For corn, the Times compared the US with Western Europe. Over three decades, the trend lines between the two barely deviate. And sugar beets, a major source of sugar, have shown stronger yield growth recently in Western Europe than the US, despite the dominance of genetically modified varieties over the last decade.
Jack Heinemann, a professor at the University of Canterbury in New Zealand, did a pioneering 2013 study comparing trans-Atlantic yield trends, using UN data.
Western Europe, he said, “hasn’t been penalized in any way for not making genetic engineering one of its biotechnology choices.”
Biotech executives suggested making narrower comparisons.

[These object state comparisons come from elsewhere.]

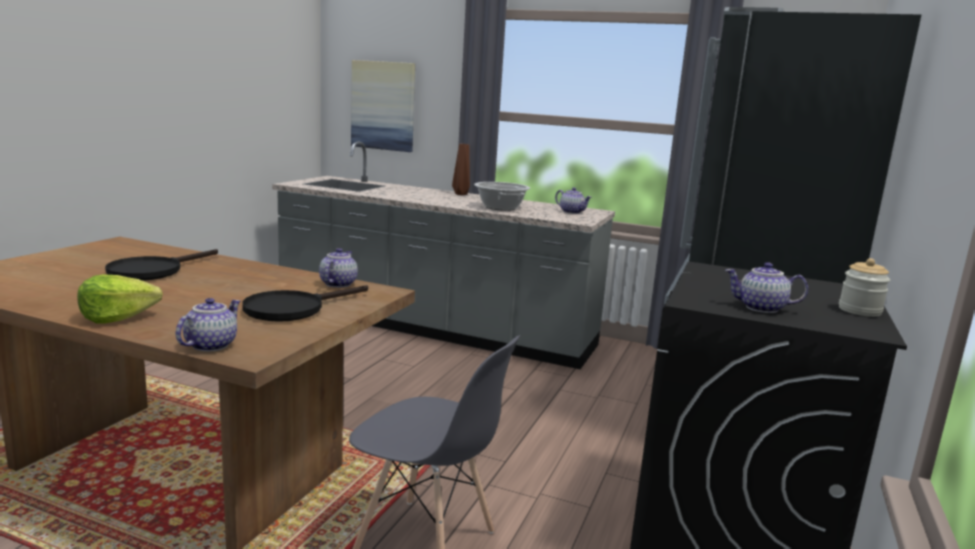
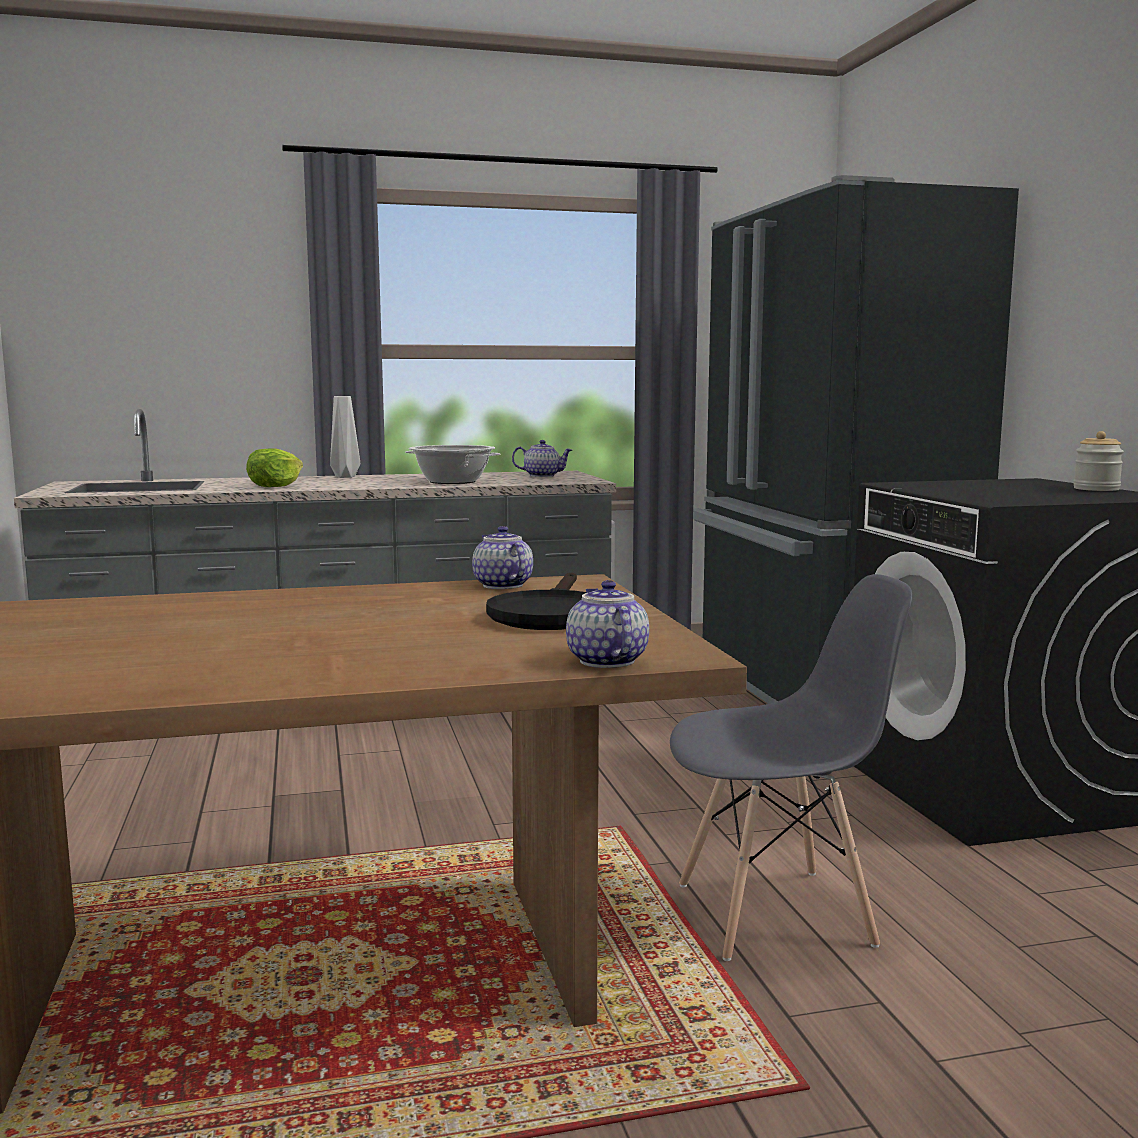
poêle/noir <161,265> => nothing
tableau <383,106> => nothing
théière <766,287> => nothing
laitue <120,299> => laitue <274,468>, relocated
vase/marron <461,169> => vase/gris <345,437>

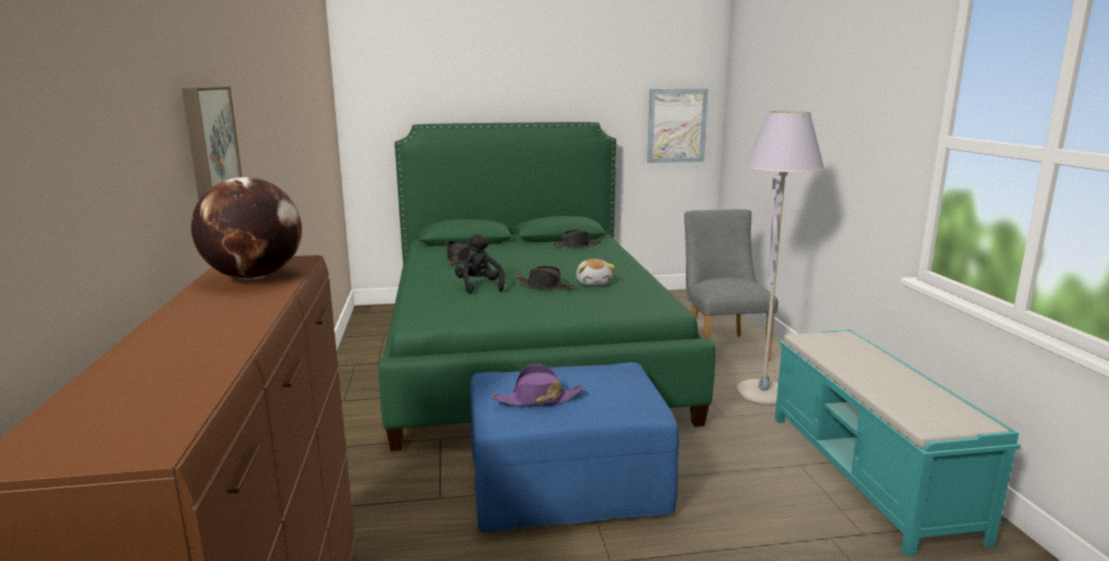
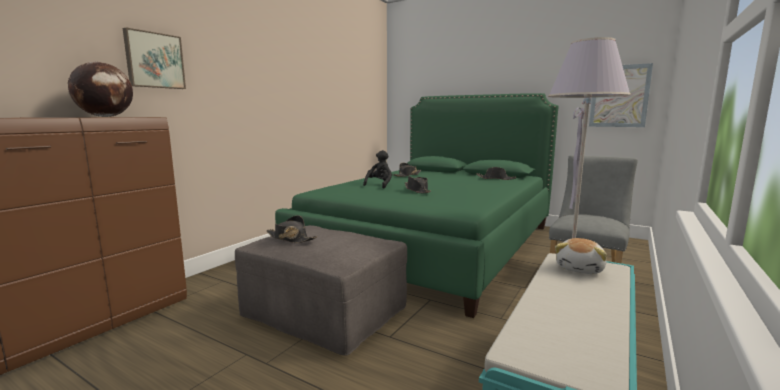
peluche <595,272> => peluche <581,256>, relocated
pouf/bleu <574,447> => pouf/gris <321,290>
chapeau/violet <538,385> => chapeau/noir <292,229>

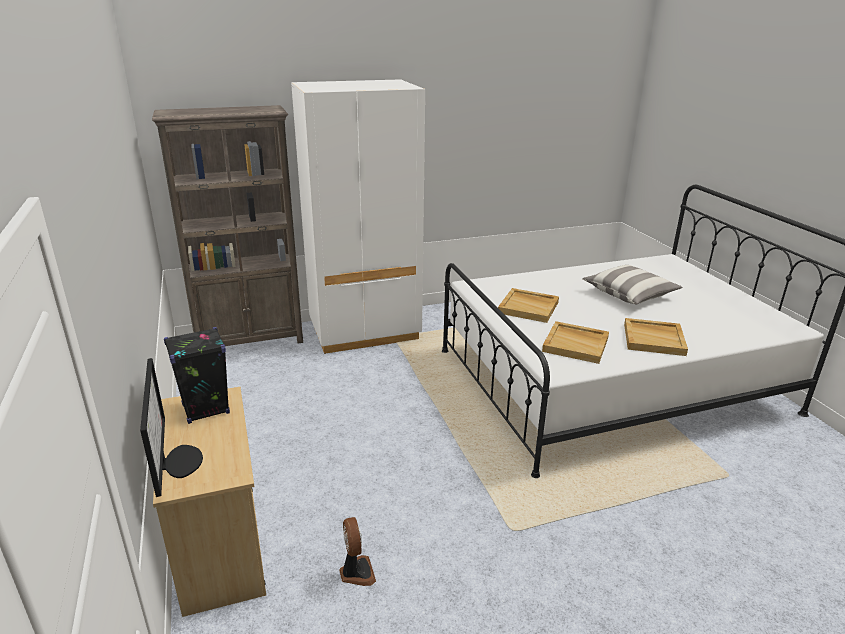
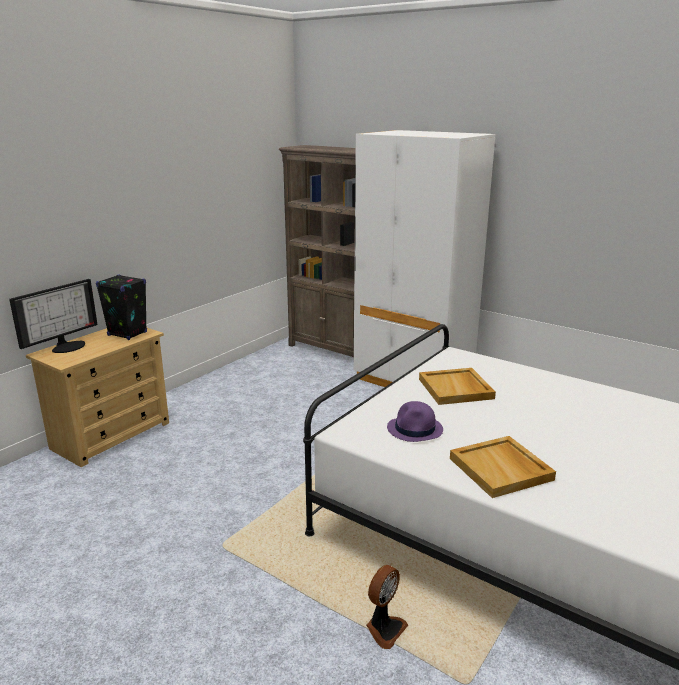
coussin <632,285> => nothing
ventilateur <357,551> => ventilateur <387,607>, relocated
plateau/beige <575,342> => chapeau/violet <415,421>

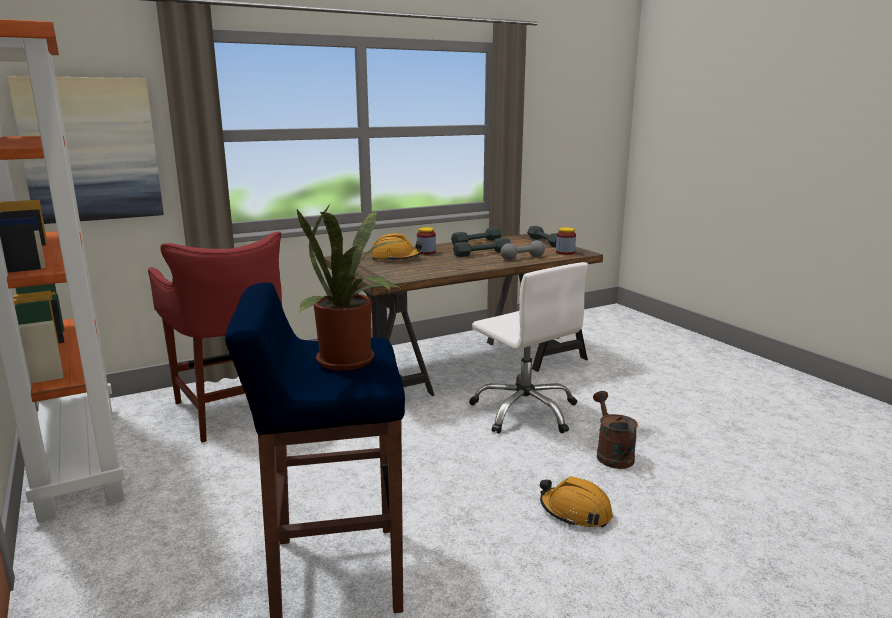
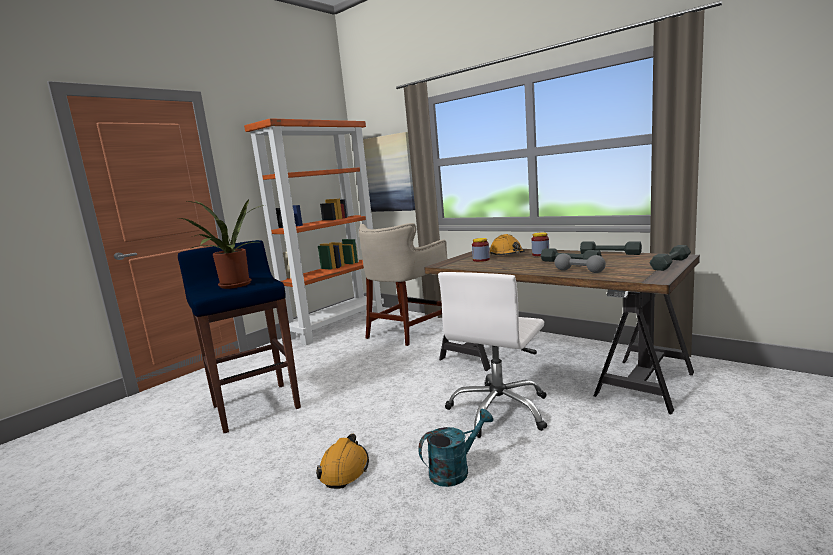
bocal <566,241> => bocal <481,250>, relocated
tabouret/rouge <215,337> => tabouret/beige <403,284>
arrosoir/marron <615,430> => arrosoir/turquoise <456,448>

Fraley highlighted data comparing yield growth in Nebraska and France, while an official at Bayer suggested Ohio and France. These comparisons can be favorable to the industry, while comparing other individual US states can be unfavorable.
Michael Owen, a weed scientist at Iowa State University, said that while the industry had long said GMOs would “save the world,” they still “haven’t found the mythical yield gene.”
FEW NEW MARKETS
Battered by falling crop prices and consumer resistance that has made it hard to win over new markets, the agrochemical industry has been swept by buyouts. Bayer recently announced a deal to acquire Monsanto. And the state-owned China National Chemical Corp has received US regulatory approval to acquire Syngenta, though Syngenta later said the takeover could be delayed by scrutiny from European authorities.
The deals are aimed at creating giants even more adept at selling both seeds and chemicals. Already, a new generation of seeds is coming to market or in development. And they have grand titles. There is the Bayer Balance GT Soybean Performance System. Monsanto’s Genuity SmartStax RIB Complete corn. Dow’s PhytoGen with Enlist and WideStrike 3 Insect Protection.
In industry jargon, they are “stacked” with many different genetically modified traits. And there are more to come.
Monsanto has said the corn seed of 2025 will have 14 traits and allow farmers to spray five kinds of herbicide.
Newer genetically modified crops claim to do many things, such as protecting against crop diseases and making food more nutritious. Some might be effective, some not. To the industry, shifting crucial crops like corn, soybeans, cotton and rapeseed almost entirely to genetically modified varieties in many parts of the world fulfills a genuine need. To critics, it is a marketing opportunity.
“GMO acceptance is exceptionally low in Europe,” said Liam Condon, head of Bayer’s crop science division, in an interview the day the Monsanto deal was announced.
“But there are many geographies around the world where the need is much higher and where GMO is accepted. We will go where the market and the customers demand our technology,” he added.